Methods: Alkynyl aminoisoquinoline and naphthyridine compounds were synthesized via Sonogashira coupling. The compounds were evaluated for their in vitro and in vivo effects on leukemia growth.
Findings: The compounds inhibited FLT3 kinase activity at low nanomolar concentrations. The lead compound, HSN431, also inhibited Src kinase activity. The compounds potently inhibited the viability of MV4-11 and MOLM14 AML cells with IC50 values less than 1 nM. Furthermore, the viability of drug-resistant AML cells harboring the D835Y and F691L mutations were potently inhibited.
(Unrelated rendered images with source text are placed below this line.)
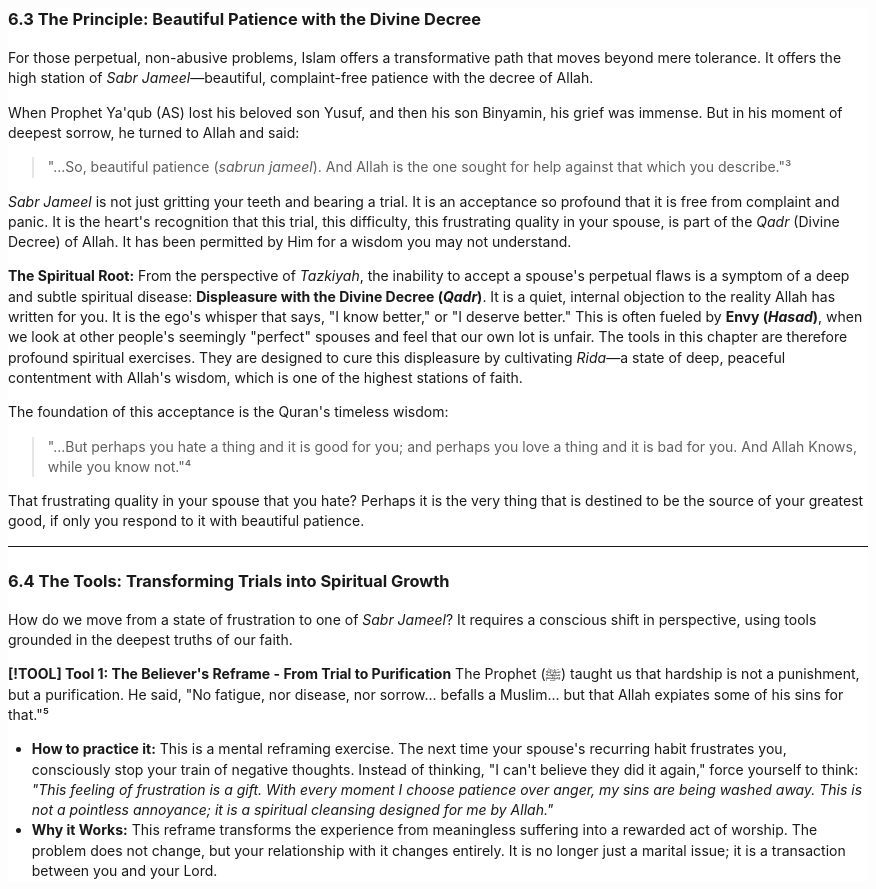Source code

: ### **6.3 The Principle: Beautiful Patience with the Divine Decree**

For those perpetual, non-abusive problems, Islam offers a transformative path that moves beyond mere tolerance. It offers the high station of *Sabr Jameel*—beautiful, complaint-free patience with the decree of Allah.

When Prophet Ya'qub (AS) lost his beloved son Yusuf, and then his son Binyamin, his grief was immense. But in his moment of deepest sorrow, he turned to Allah and said:

> "...So, beautiful patience (*sabrun jameel*). And Allah is the one sought for help against that which you describe."³

*Sabr Jameel* is not just gritting your teeth and bearing a trial. It is an acceptance so profound that it is free from complaint and panic. It is the heart's recognition that this trial, this difficulty, this frustrating quality in your spouse, is part of the *Qadr* (Divine Decree) of Allah. It has been permitted by Him for a wisdom you may not understand.

**The Spiritual Root:** From the perspective of *Tazkiyah*, the inability to accept a spouse's perpetual flaws is a symptom of a deep and subtle spiritual disease: **Displeasure with the Divine Decree (*Qadr*)**. It is a quiet, internal objection to the reality Allah has written for you. It is the ego's whisper that says, "I know better," or "I deserve better." This is often fueled by **Envy (*Hasad*)**, when we look at other people's seemingly "perfect" spouses and feel that our own lot is unfair. The tools in this chapter are therefore profound spiritual exercises. They are designed to cure this displeasure by cultivating *Rida*—a state of deep, peaceful contentment with Allah's wisdom, which is one of the highest stations of faith.

The foundation of this acceptance is the Quran's timeless wisdom:

> "...But perhaps you hate a thing and it is good for you; and perhaps you love a thing and it is bad for you. And Allah Knows, while you know not."⁴

That frustrating quality in your spouse that you hate? Perhaps it is the very thing that is destined to be the source of your greatest good, if only you respond to it with beautiful patience.

---
### **6.4 The Tools: Transforming Trials into Spiritual Growth**

How do we move from a state of frustration to one of *Sabr Jameel*? It requires a conscious shift in perspective, using tools grounded in the deepest truths of our faith.

**[!TOOL] Tool 1: The Believer's Reframe - From Trial to Purification**
The Prophet (ﷺ) taught us that hardship is not a punishment, but a purification. He said, "No fatigue, nor disease, nor sorrow... befalls a Muslim... but that Allah expiates some of his sins for that."⁵

*   **How to practice it:** This is a mental reframing exercise. The next time your spouse's recurring habit frustrates you, consciously stop your train of negative thoughts. Instead of thinking, "I can't believe they did it again," force yourself to think:
    *"This feeling of frustration is a gift. With every moment I choose patience over anger, my sins are being washed away. This is not a pointless annoyance; it is a spiritual cleansing designed for me by Allah."*
*   **Why it Works:** This reframe transforms the experience from meaningless suffering into a rewarded act of worship. The problem does not change, but your relationship with it changes entirely. It is no longer just a marital issue; it is a transaction between you and your Lord.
In vivo efficacy studies in mice demonstrated that the compounds could drastically reduce AML proliferation in mice.
Interpretation: Compounds that inhibit FLT3 and downstream targets like Src (for example HSN431) are good leads for development as anti-AML agents.
Funding: Purdue University, Purdue Institute for Drug Discovery (PIDD), Purdue University Center for Cancer Research, Elks Foundation and NIH P30 CA023168.